Stated goal 1 -
Please condense the paragraph of the review beginning "After relocating to Chicago" into a short bulleted list that keeps its main facts.
Stated goal 2 -
Output the stretch of the review that starts at the words "Do you ever" and stops after the words "provided a fix.", reproduced word for word.

Passage -
-*-

Do you ever crave a certain sound? In the interim between the releases of DJ Shadow's Endtroducing and The Private Press, I found myself searching for an album of good, solid, instrumental, hip-hop beats. The expectations weren't for a breakthrough, just something that pushed similar buttons. For a time, Italian duo the Dining Rooms satisfied the urge with their second album, Numero Deux. It wasn't great, but it did what it had to. It provided a fix.
Via Tania, AKA Tania May-Bowers, has nothing to do, in sound, with either Shadow or the Dining Rooms. But within downtempo the genre her first full-length fits best Under a Different Sky is a fix record. You've probably heard it all before in one form or another, but what she delivers is something that will fit nicely when played alongside Esthero, Hefner, and vintage Tricky or Massive Attack.
After relocating to Chicago from Australia, Bowers hooked up with some local musicians including members of Tortoise and began crafting a sound that's carried over from her EP debut, Dream Of..., to her latest. Her songs are steeped in mood and texture. Her dreamy vocals are interlaced with sleepy beats, stretched-out keyboard and synth sounds, layers of guitars and, at times, dubby feedback.
The album's first track, "I Dream Again," produced by Scott Herren as Prefuse-73 (who helms two of the album's 10 songs) is closer, in color, to Herren's warmer work under the moniker Savath + Savalas. Skittering drums flirt with layers of melodic, electronically treated guitars and a quietly pulsating tonal wash. The vocals come in spare, simply evocative, lyrical phrasing:
"I dream of you/ It's kinder when it's true/ You wait to decide/ How long to give/ Whatever comes this way/ To you again..."

-*-

Material -
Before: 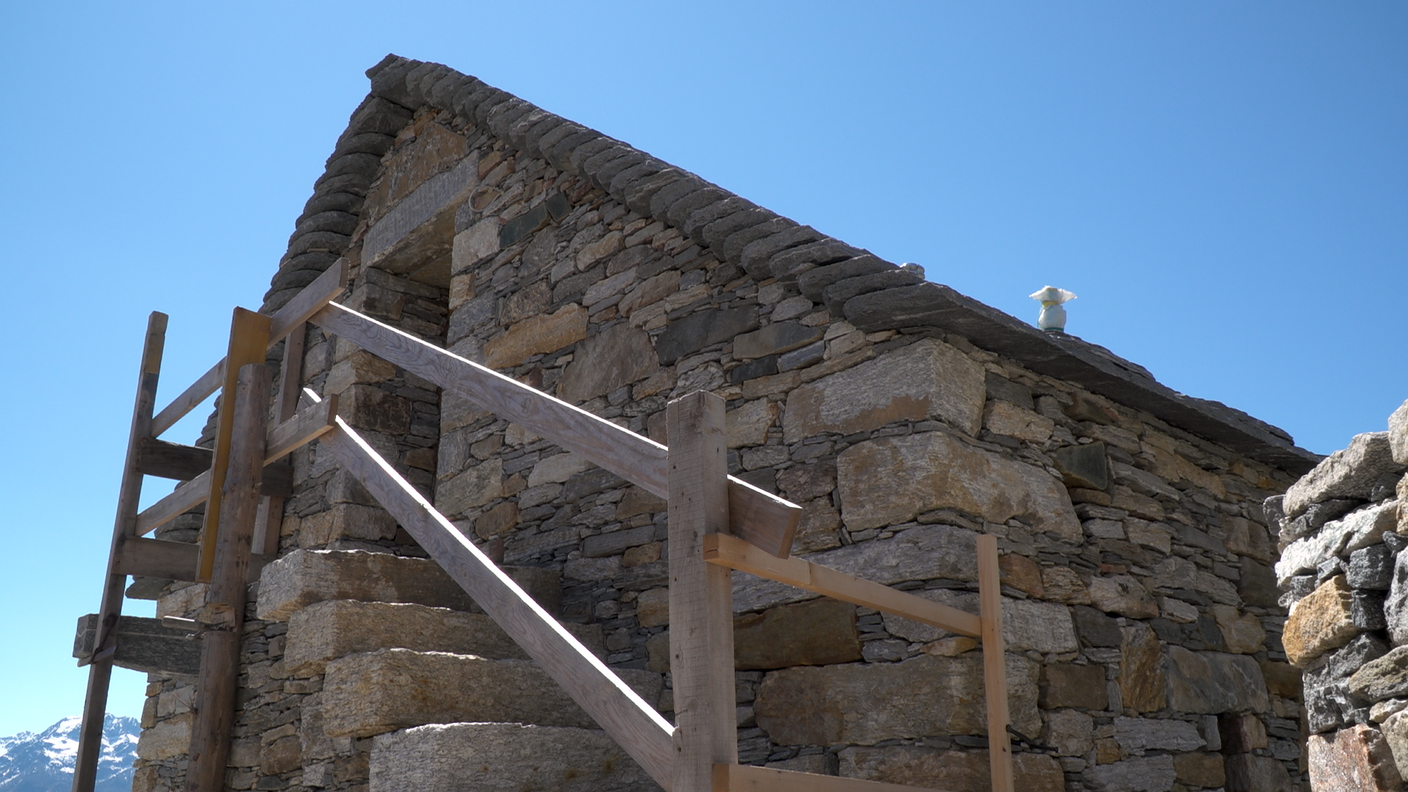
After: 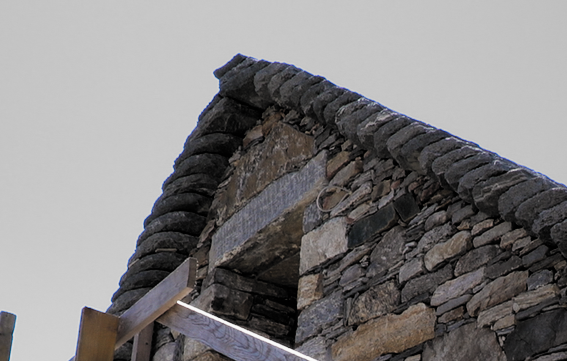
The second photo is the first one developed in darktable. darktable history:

-*-

Reply 1 -
- Bowers moved to Chicago from Australia.
- She teamed up with local musicians, including members of Tortoise.
- She developed a sound that carries over from her debut EP, Dream Of..., to her latest.
- Her songs are steeped in mood and texture.
- Her dreamy vocals are woven with sleepy beats, stretched-out keyboard and synth sounds, layered guitars, and at times dubby feedback.

Reply 2 -
Do you ever crave a certain sound? In the interim between the releases of DJ Shadow's Endtroducing and The Private Press, I found myself searching for an album of good, solid, instrumental, hip-hop beats. The expectations weren't for a breakthrough, just something that pushed similar buttons. For a time, Italian duo the Dining Rooms satisfied the urge with their second album, Numero Deux. It wasn't great, but it did what it had to. It provided a fix.